What documentation do you receive at Reveal?
The studio provides a comprehensive handover package. This includes a full specification document (which becomes the reference for any future maintenance or repair), warranties and guarantees from all suppliers and contractors, maintenance schedules and care instructions for materials and finishes, contact details for key suppliers and contractors, and final photographs of the completed interior. All of this is delivered in an accessible format, both physical and digital.
This documentation serves a dual purpose: it is the client’s working reference for living in or operating the space, and it is the evidence archive that supports the designer’s work. For commercial clients such as Wandsworth College or Fruittii Hair Salon, this documentation becomes part of the building’s asset record. For residential clients, it is insurance against future disputes and a guide to what was designed.
How do you know if Reveal has been done well?
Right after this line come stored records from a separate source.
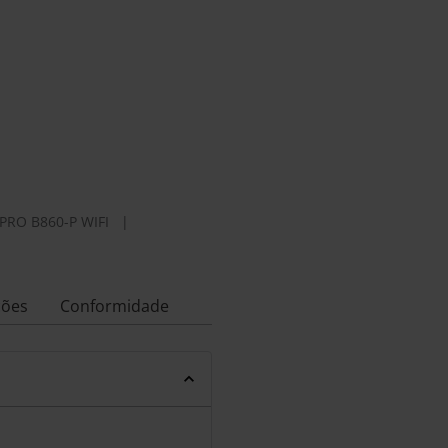
PRO B860-P WIFI
|
ções
Conformidade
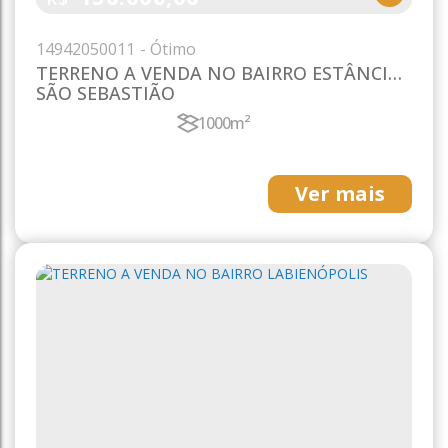
1494
2050011
TERRENO A VENDA NO BAIRRO ESTÂNCIA
SÃO SEBASTIÃO
1000m²
Ver mais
A successful Reveal is one where the client enters the space informed, confident, and aware of what to expect from materials and systems over time. The space should perform as designed. No significant snags should emerge in the weeks after occupancy. The client should be able to maintain the space without constant calls to the studio. The relationship does not end at Reveal, but the necessity for it changes—from directive (the designer is telling you what to do) to consultative (the client knows what to do and calls only when needed).
This outcome is only possible if Reveal has been thorough and the transition has been intentional. The portfolio projects—Beaulieu Dental Practice, Fruittii Hair Salon, Keystones Estate Agent, Tone at Canary Wharf, and Wandsworth College—demonstrate that this standard is achievable across residential and commercial work. In each case, the Reveal phase ensured that the finished interior was not just complete, but understood.